A proposal that the number of sea fisheries committees should be reduced from 12 to six was played down by the new fisheries minister, Huw Irranca-Davies, speaking in his first fisheries debate in the House of Commons this evening (November 20, 2008).
“I have not suggested that that number is right,” he said speaking with careful deliberation .
“I will decide on the future number of inshore fisheries and conservation authorities in England, following full consultation with the sea fisheries committees, with MPs, and with other stakeholders, early in 2009.”
Several MPs questioned the number and geographic spread of the future committees, which will be renamed inshore fisheries and conservation authorities (IFCAs). Andrew George, MP for St. Ives, Cornwall, said the present boundaries of the committees were working well and did not need to be tampered with.
Opening the debate the minister said sea angling made a significant contribution to the UK economy.
“Fishing is part of the national heritage, socially and culturally important…and it provides recreation for many anglers.
“Managed effectively, fishing can be sustainable. However, if we get the balance wrong, we could threaten vulnerable species and cause irreversible damage to marine ecosystems and the resources on which everyone – from fishermen and sea anglers to consumers – depends.”
The debate predominantly concerned the EU Fisheries Council meeting next month (December) where commercial fishing catch levels in 2009 will be decided but sea angling was referred to by other speakers.
Bill Wiggin the Conservative shadow fisheries minister said the House “should never forget” the contribution made by 1.1 million recreational sea anglers. who supported 19,000 jobs and had a vital role in managing marine resources.
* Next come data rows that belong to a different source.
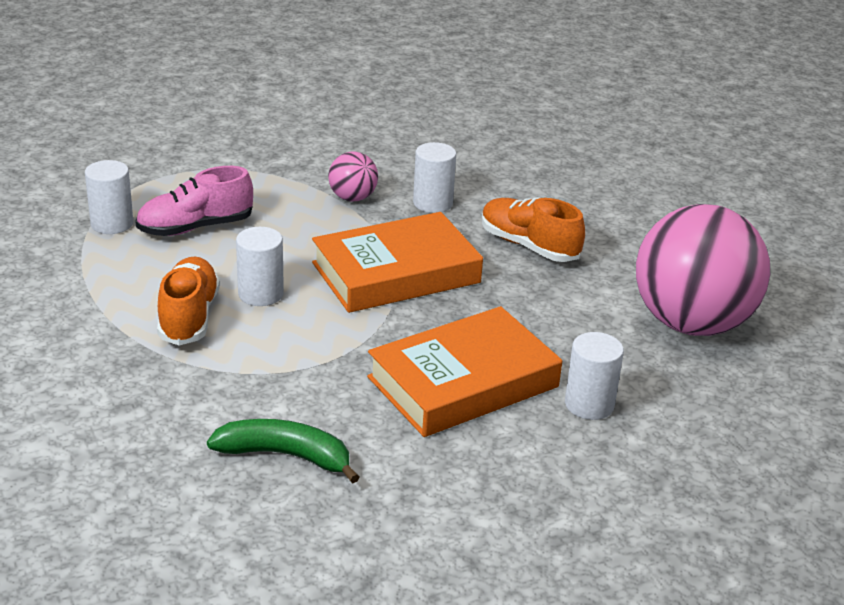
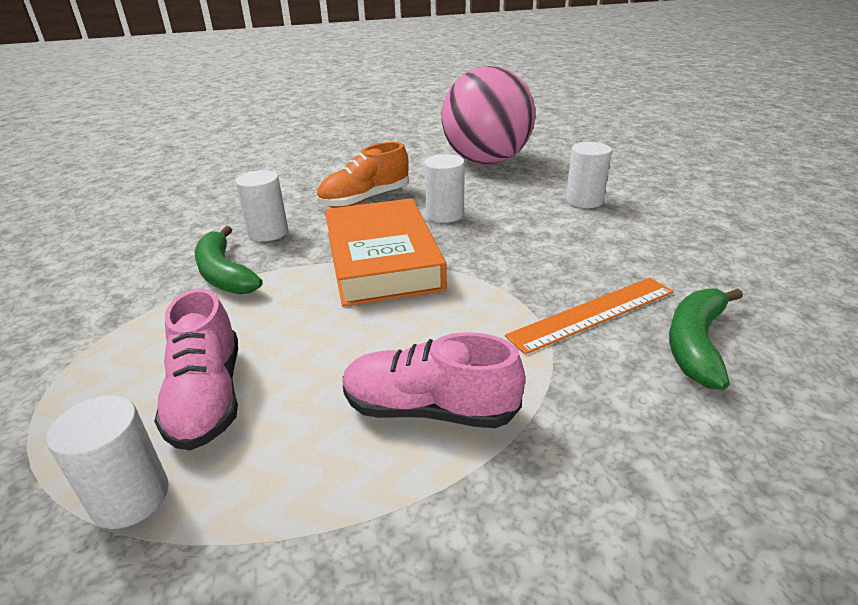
camera: 75 degrees left, 0 degrees up
orange shoe [157,257,220,345] -> pink shoe [343,332,525,428]
white cylinder [236,227,284,306] -> white cylinder moved to [424,154,465,223]
pink ball [328,152,378,201] -> green banana [195,226,263,294]
orange book [367,306,562,437] -> none
none -> orange ruler [505,278,674,354]

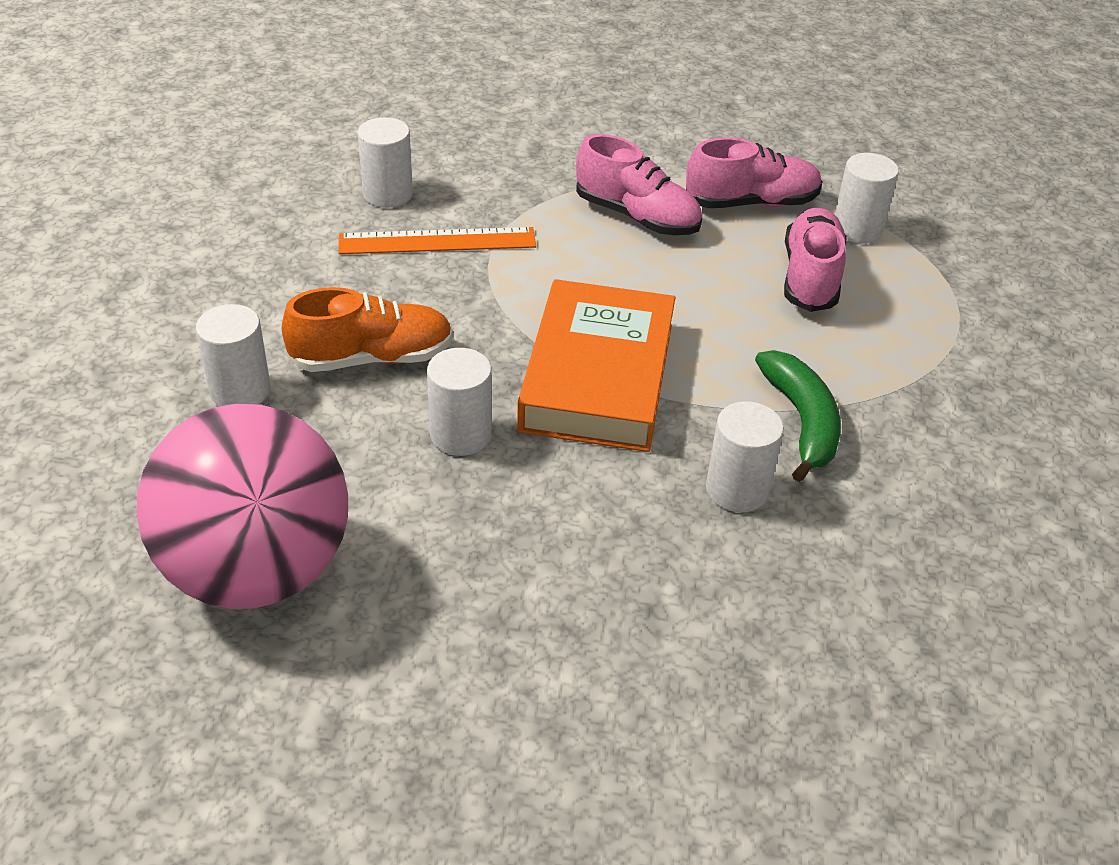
camera: 160 degrees left, 10 degrees up
orange shoe [317,142,409,208] -> orange shoe moved to [282,287,453,372]
green banana [669,288,743,390] -> white cylinder [358,117,413,208]
none -> pink shoe [686,137,823,208]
Some 4 million people in total were involved in all forms of angling and he hoped the minister would join him in paying tribute “to those involved in promoting sea angling and merging together with other angling groups to form the Angling Trust. I also hope that he will be listening very closely to the Angling Trust. “
His predecessor ignored the views of anglers when he authorised a one-third increase in the [freshwater] rod licence fees for disabled and elderly anglers – “hitting some of the most vulnerable in our society hardest.”
Now, with the Marine Bill coming forward and the reform of the sea fisheries committees, their contributions would matter and must be valued.
Sea anglers had been badly let down by ministers. The present minister had confirmed that Defra might publish a revised strategy for sea angling by the end of the year.
The Government appeared to be dithering again about supporting the nation’s sea anglers and bass fisheries. The minister had stated that research was being undertaken on possibly restricting bass catch areas to benefit anglers, and improve bass survival.
“That report is three years away. How much longer after that will sea anglers have to wait for a comprehensive package of measures to support bass fisheries and sea angling?
“The impression being given to sea anglers is that when Ministers are not ignoring them, they are breaking promises and paying them little more than lip service. “
Robert Goodwill, Conservative MP for Scarborough and Whitby asked the minister’s views about recreational fishing in marine conservation areas. Commercial fishing was not wanted where fish spawned and where that vital environment could be conserved.
“Conservation is at its best in on-land areas where, for example, shooting takes place.
“I hope that the Minister will consider that recreational fishing, which also plays an important part in the economy of Whitby and Scarborough…should be allowed to take place in those areas, obviously with certain controls.”